In southern Marin County, as in almost anywhere, your experience with public education is in large part driven by where you live. Where this part of Marin differs from other parts of the country, though, is that almost anywhere where you choose to live in Tiburon, Belvedere and Mill Valley will have access to highly-rated public schools, while those choosing to put down roots in Sausalito will find more challenges. And if that isn’t enough, there is the private school option: 27 independent or parochial K-8 schools and six likewise high schools are located in Marin County.
Southern Marin’s public districts are a who’s who of the area’s top schools. The Mill Valley District, which is southern Marin’s largest, includes Mill Valley Middle School, a four-time California Distinguished School, and five K-5 campuses — Park, Old Mill, Edna McGuire, Strawberry Point and Tamalpais Valley that each rated 10/10 on GreatSchools.org. Every school in the Mill Valley district had an Academic Performance Index (API) of 930 or higher for 2013 (2013 was the last year to track API; the state is presently determining a new system of rating school performance).
One word of caution: Mill Valley is an open enrollment district with wait lists at almost every school, thanks to a surge in student population that began in 2005. This would be more daunting were Mill Valley’s schools not so excellent across the board. You can’t lose in Mill Valley, whose high school-age students attend Tamalpais High School, where almost 80 percent of graduates emerge having satisfied their eligibility requirements for Cal State and UC campuses. Intra-district transfers for high school students are also available and feasible, giving students in grades 9 through 12 the option of attending Tamalpais, Redwood or Sir Francis Drake High Schools.
As good as schools are in Mill Valley, their reputation is at least equaled by the 1,500-student Reed Union School District, serving Tiburon and Belvedere (and part of Corte Madera). Reed is comprised of three campuses, Reed School (kindergarten through second grade), Bel Aire (grades three through five) and Del Mar Middle School. Reed’s lofty reputation (API scores of 964, 940 and 960, respectively and 10/10s across the board on GreatSchools.org.) exceeds even that of Mill Valley. As in Mill Valley, district parents’ generosity with time and resources has allowed Reed to offer many of the extras — small class sizes, speech and language therapists, on-site psychologists, learning specialists, P.E. and art teachers — that sadly have become endangered species in many California public districts. Students living in Tiburon and Belvedere continue on to Redwood High School in the Tam Union District. As noted above, transfers are possible within high schools in the district.

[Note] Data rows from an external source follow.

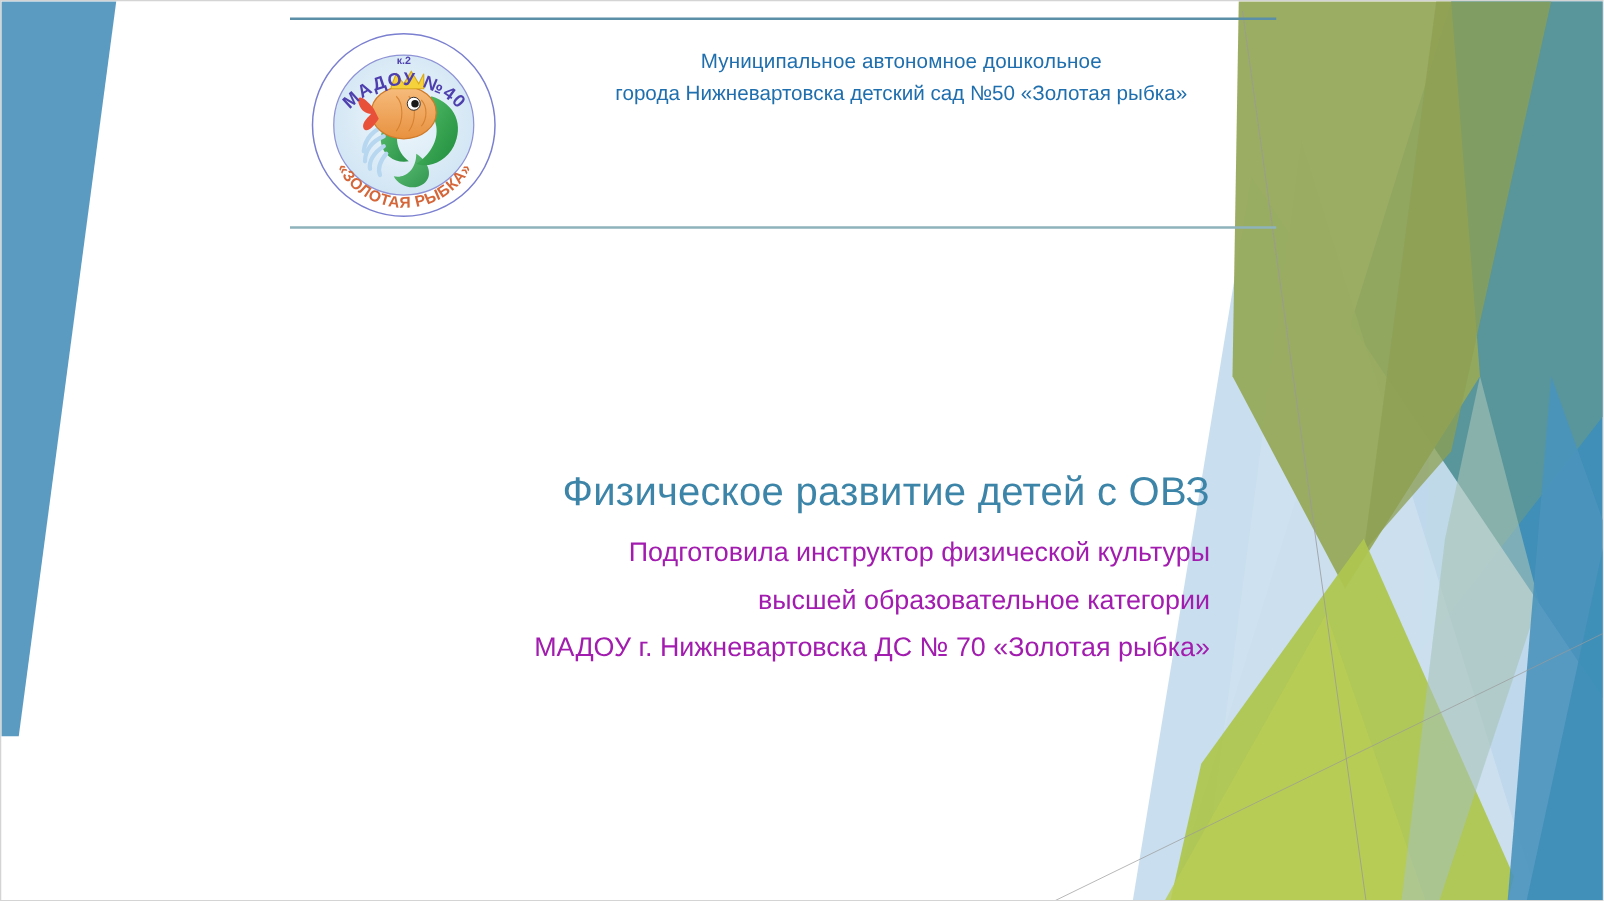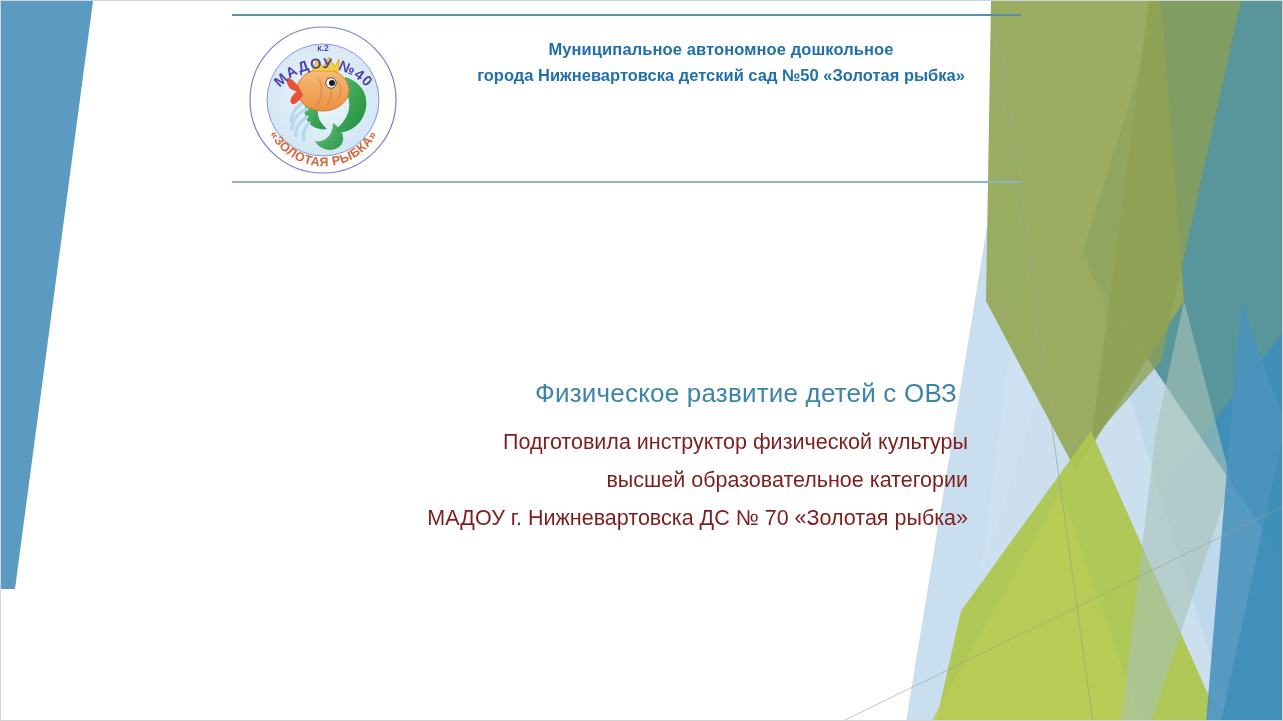--- a/index.html
+++ b/index.html
@@ -49,7 +49,7 @@
     width: 600px;
     text-align: center;
     color: #1f6fae;
-    font-weight: bold;
+    font-weight: normal;
     font-size: 16.5px;
     line-height: 25.5px;
     letter-spacing: 0.1px;

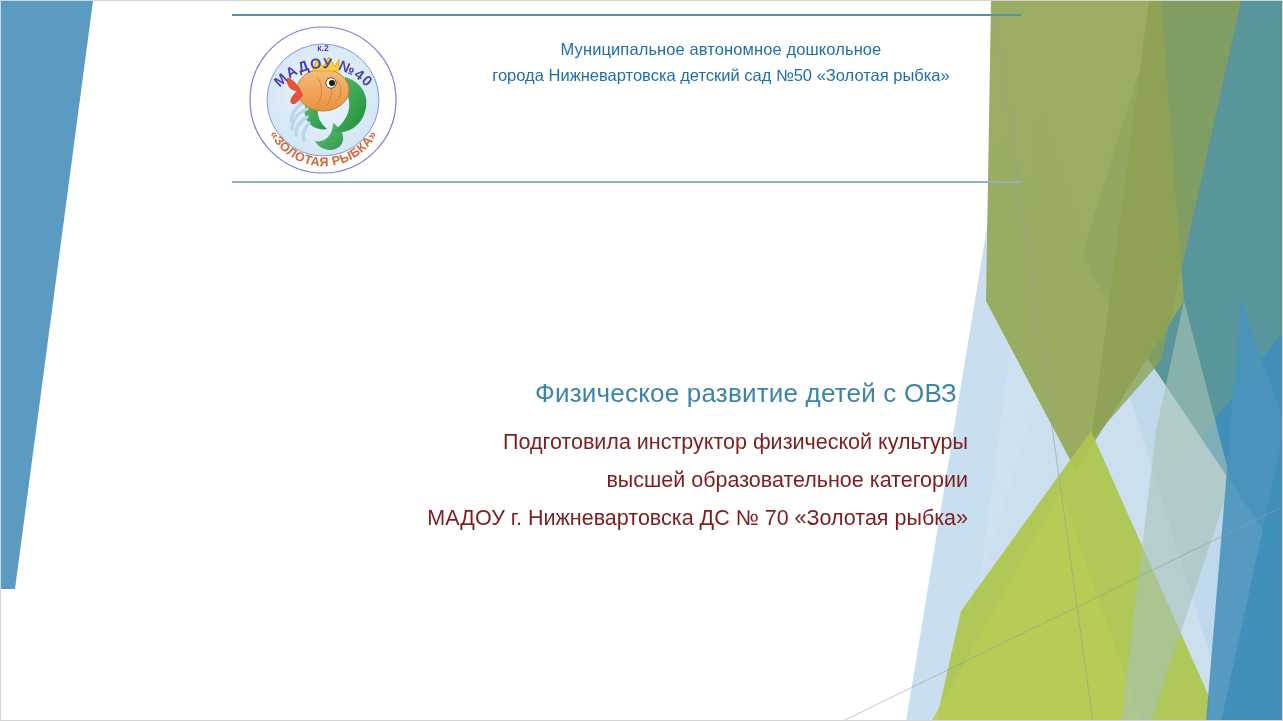--- a/index.html
+++ b/index.html
@@ -77,10 +77,10 @@
   }
   .slide-title {
     color: #3d85a8;
-    font-size: 26px;
+    font-size: 32px;
     line-height: 40px;
     font-weight: normal;
-    margin: 0 11px 10px 0;
+    margin: 0 0 10px 0;
     letter-spacing: 0.2px;
     white-space: nowrap;
   }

This brings us to the Sausalito School District, which serves students in Sausalito and unincorporated Marin City and has historically struggled despite per-student spending that is more than twice the state average. School options in Sausalito are limited to K-8 Bayside/Martin Luther King Academy, which has a most recent API score of 735 and a GreatSchools rating of 3/10 and the Willow Creek Academy, a public K-8 charter school with a GreatSchools rating of 7/10 and API score of 795, is independently operated in Sausalito. MLK was until recently only a middle school, but it merged with K-5 Bayside in 2013.
Willow Creek was founded in 2001 as a response to a growing trend: Sausalito parents opting out of public schools and choosing private education for their children. Unfortunately, that phenomenon has continued as Sausalito schools have struggled. The district is presently looking to hire a new superintendent to replace its previous one, who resigned in February after two years as a part-time administrator. Sausalito’s high school students are assigned to Tamalpais High School in Mill Valley.
Southern Marin County offers very distinct options for families with school-age children — very strong districts and districts looking to stabilize and improve the quality of their offerings. As always, when integrating schools into a home search, potential homebuyers should take their cues from their children and do their homework before making any final decisions.